Those who trust in him shall understand truth, and the faithful shall abide with him in love: Because grace and mercy are with his holy ones, and his care is with his elect. // Wisdom 3:9 (from optional memorial)
*trigger warning—difficult birth*
Today we celebrate the Memorial of Saint Andrew Dũng-Lạc and the 116 others martyred in Vietnam. I have always admired the martyrs and thought that I would endure a “white martyrdom” of prayer and penance when I briefly entered the holy doors of the Carmelite enclosure. Then I thought I would do so while in the missions, in a far-off land surrounded by desert sands and faces that did not yet know Christ. But the closest I’ve actually come to dying for another was in my vocation of marriage, in a wealthy country, on a sterile hospital bed.
I had contractions for days. After lots of hormones, an epidural, and more hormones, I was pushing with my all but our precious boy wouldn’t come. As the doctor explained all of the details of the necessary emergency cesarean section, I nodded with a peace that was not my own. My only concern was for our baby’s safety. I was being laid down for his life. In that moment I told the Lord in my heart that I was ready—whatever He wanted. That was the work of His grace and mercy.
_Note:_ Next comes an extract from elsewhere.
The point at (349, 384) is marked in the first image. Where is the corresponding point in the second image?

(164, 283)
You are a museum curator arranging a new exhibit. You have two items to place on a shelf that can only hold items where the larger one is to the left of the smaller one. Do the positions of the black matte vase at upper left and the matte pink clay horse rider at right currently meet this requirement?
As an atheist made the Sign of the Cross over me while my arms were strapped down cruciform, I rested. The Lord gave me such peace and a sense of surrender. It was, I think, a glimpse into that impetus of grace the martyrs receive in their last moments when it would be easier to turn away from Christ than to face impending death. These martyrs gave their all, trusting in the Lord’s goodness and love.
By God’s mercy the baby and I survived the ordeal. And I experienced that day the profound peace that comes when we entrust ourselves fully into the arms of a loving Father who is ready to embrace us at every moment, in every trial and circumstance.
Sister, let us walk in the boldness of the martyrs and entrust ourselves entirely into His hands, singing of His faithfulness (see Psalm 31:5).